Le sélectionneur des Bleus, qui quittera son poste à l'issue de la compétition après 14 ans de service, ne s'interdit rien pour la suite. Mais il souligne rester concentré sur cette échéance majeure, à laquelle Eduardo Camavinga ne participera pas -et pourra lui en vouloir- et où le Ballon d'Or Ousmane Dembélé aura un rôle majeur en attaque.
Sur ses 14 ans passés à la tête des Bleus : "J'ai bien conscience de vivre beaucoup de moments qui sont les derniers. C'est une émotion particulière. J'ai tendance à cacher mes émotions, surtout en conférence de presse où chaque mot peut être mal interprété. Mais je le vis bien. Ce qui a été fait est derrière, plutôt bien fait. Sinon je ne serais pas là après 14 ans. Maintenant, toute mon énergie est focalisée sur cette Coupe du monde. Des décisions importantes ont été prises pour la liste, d'autres le seront avec la Fédération pour faire en sorte d'être dans les meilleures conditions".
Sur son avenir après la Coupe du monde (pourquoi pas devenir sélectionneur de l'Italie ?) : "Je ne m'interdis rien. Je suis disponible, tout le monde le sait. Je verrai cela après"
Sur la prise de position de Kylian Mbappé dans une interview à Vanity Fair : "Quand il parle sur le terrain, c'est là où il est parfait. Je ne vais pas juger les joueurs. Il y a une liberté d'expression, pour vous, et pour mes joueurs. Je ne vais pas leur dire de ne pas parler. Ils savent qu'il y a des sujets sensibles. Mais si ils ne parlent pas, on se demande pourquoi. Et si ils parlent, on se demande pourquoi. Il a parlé. Kylian, c'est un footballeur mais aussi un citoyen. Moi, je ne parlerai pas (de ces sujets politiques), mais ils ne sont pas obligés de faire comme moi. Je les juge pas".
A propos de la saison d'Ousmane Dembélé : "Ousmane a dû digérer tout ce qu’il a vécu. Il a eu des soucis physiques et il a été dans de la gestion. Il est là dans cette ligne droite, aujourd’hui. C’est le Ballon d’Or et, de par ce qu’il fait, évidemment qu’il aura un rôle important avec l’équipe.
Sur une permutation possible avec Michael Olise : "Il y a une position de départ. Cette alternance qu'on a vu contre le Brésil permet d'être moins prévisible pour l'adversaire. Je ne veux pas d'un truc fixe. L'intelligence, au-delà de la qualité foot, c'est de pouvoir surprendre l'adversaire".

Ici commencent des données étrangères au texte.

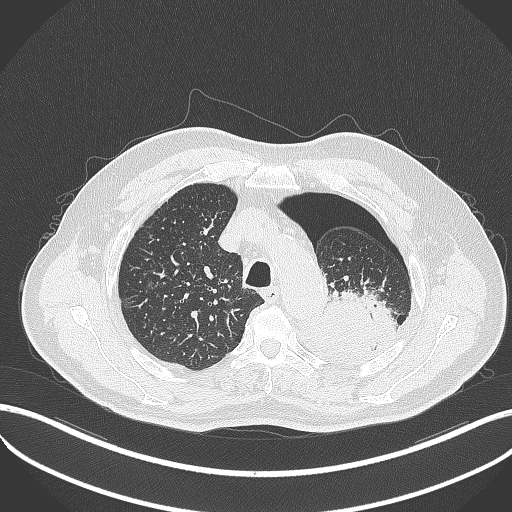
Chest CT, one axial slice; position 394 of 464 along the scan axis; reconstruction kernel B70f; lung window (W 1500 / L -600 HU); 512 × 512 image matrix, field of view 400 × 400 mm. Patient: male, 76 years. Case-level facts recorded for this patient, not image findings: clinical TNM (as recorded): T3 N0 M1b.
Annotated regions visible in this slice (bounding box drawn by a radiologist):
- lung tumour (recorded histology: adenocarcinoma): box from (x=313, y=288) to (x=397, y=361) px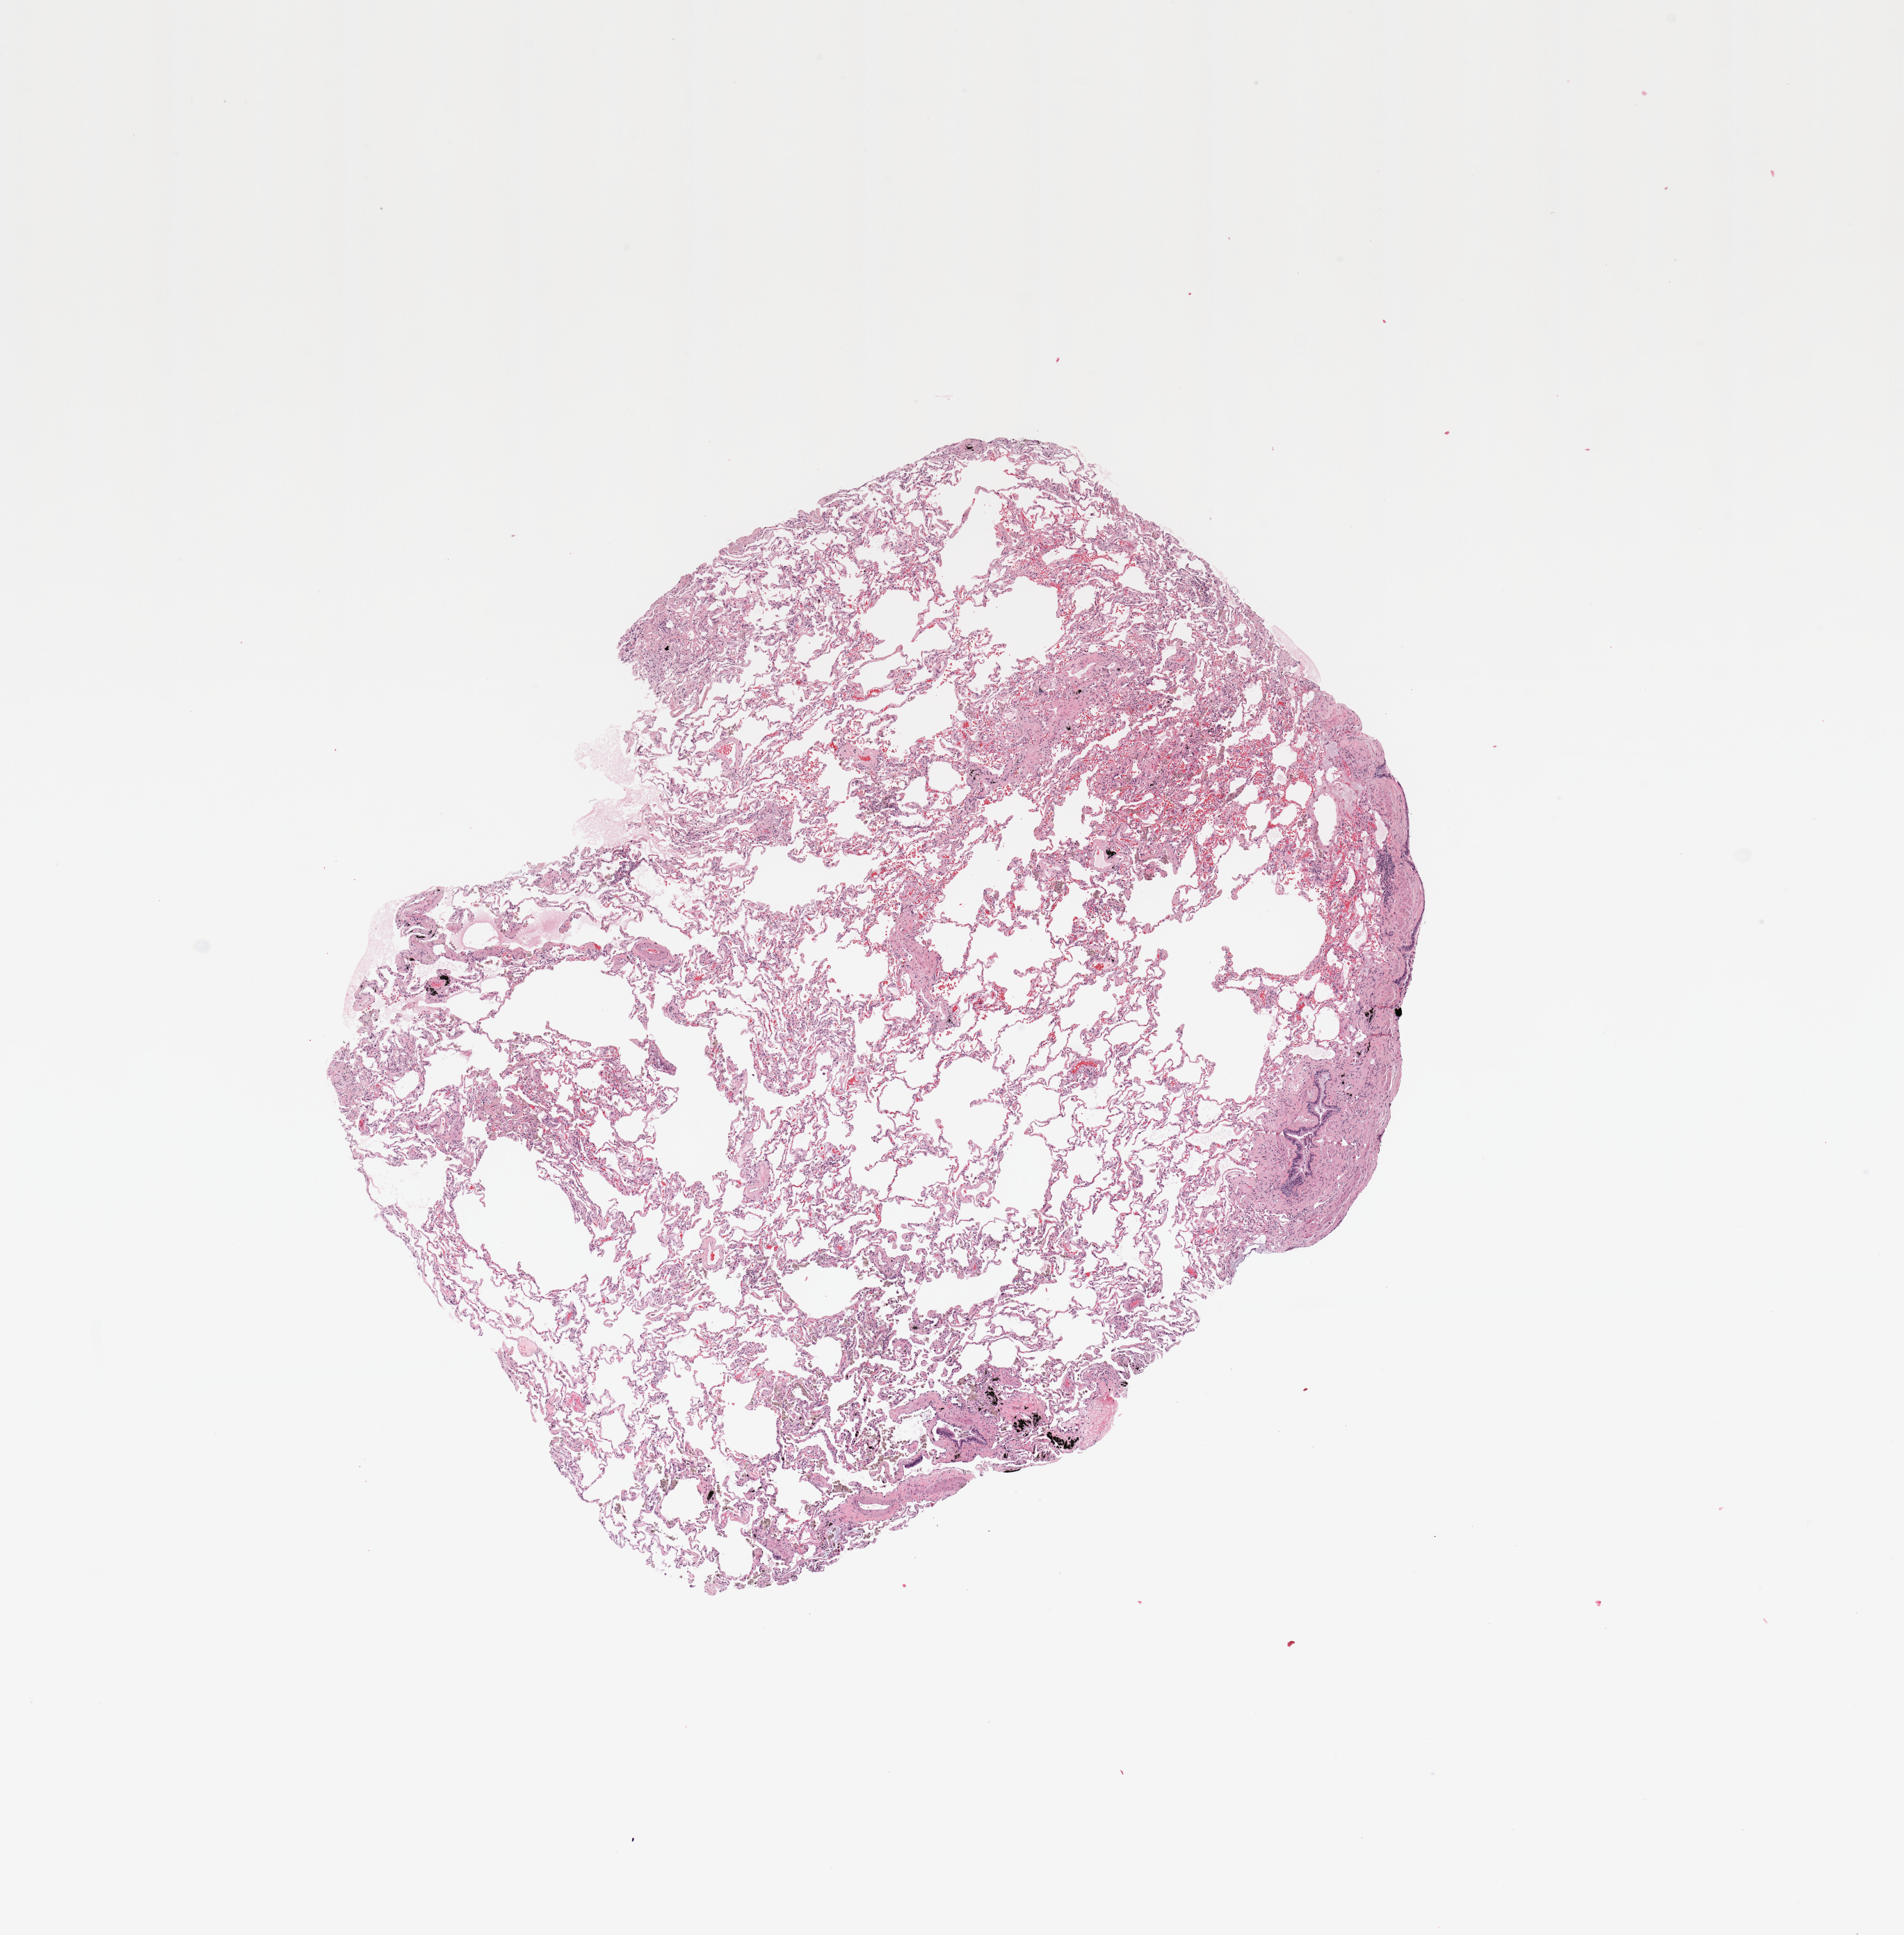
H&E-stained whole-slide image, low-resolution overview of the scanned area, about 10.8 x 11.0 mm (from a 20x scan), normal (non-tumour) tissue sample, sampled site: lung. 61-year-old male patient.
This section: normal (non-tumour) tissue from the same patient. Patient diagnosis: Adenocarcinoma, NOS.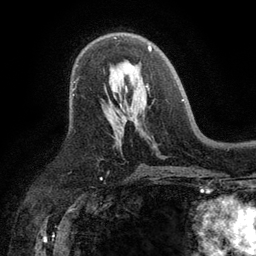
Breast MRI (dynamic contrast-enhanced), one axial slice. Position 69 of 134 along the scan axis. Cropped to one breast. Dynamic contrast-enhanced series, time point 2 of 6 at this slice position (early post-contrast). 3 T. TE 2.8 ms, TR 7.5 ms. 1.2 mm slice thickness. 256 × 256 image matrix. Female patient.
Outlined on this slice (semi-automatically segmented with operator editing):
- enhancing-tissue mask used for the functional tumour volume (all voxels passing the contrast-enhancement thresholds inside the analysis volume; usually the tumour): bounding box <112,37,184,101> (left, top, right, bottom; pixels)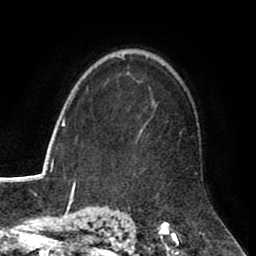
Breast MRI (dynamic contrast-enhanced), one axial slice. Cropped to one breast. Dynamic contrast-enhanced series, time point 2 of 8 at this slice position (early post-contrast). 1.5 T. TE 2.6 ms, TR 5.6 ms. 2 mm slice thickness. 256 × 256 image matrix. Female patient.
Outlined on this slice (semi-automatically segmented with operator editing):
- enhancing-tissue mask used for the functional tumour volume (all voxels passing the contrast-enhancement thresholds inside the analysis volume; usually the tumour): bounding box <127,74,197,174> (left, top, right, bottom; pixels)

A propos de la non convocation d'Eduardo Camavinga : "C'est sa saison, bien évidemment. Quelques blessures aussi. Et la concurrence, qui est très, très forte. Mais "Cama"... Il fait partie, je ne vais pas dire des plus déçus, mais en mars il était là, il a un peu joué. Je ne remets pas en doute son potentiel et ce qu'il est capable de faire. Mais il a le droit de m'en vouloir, je le comprends".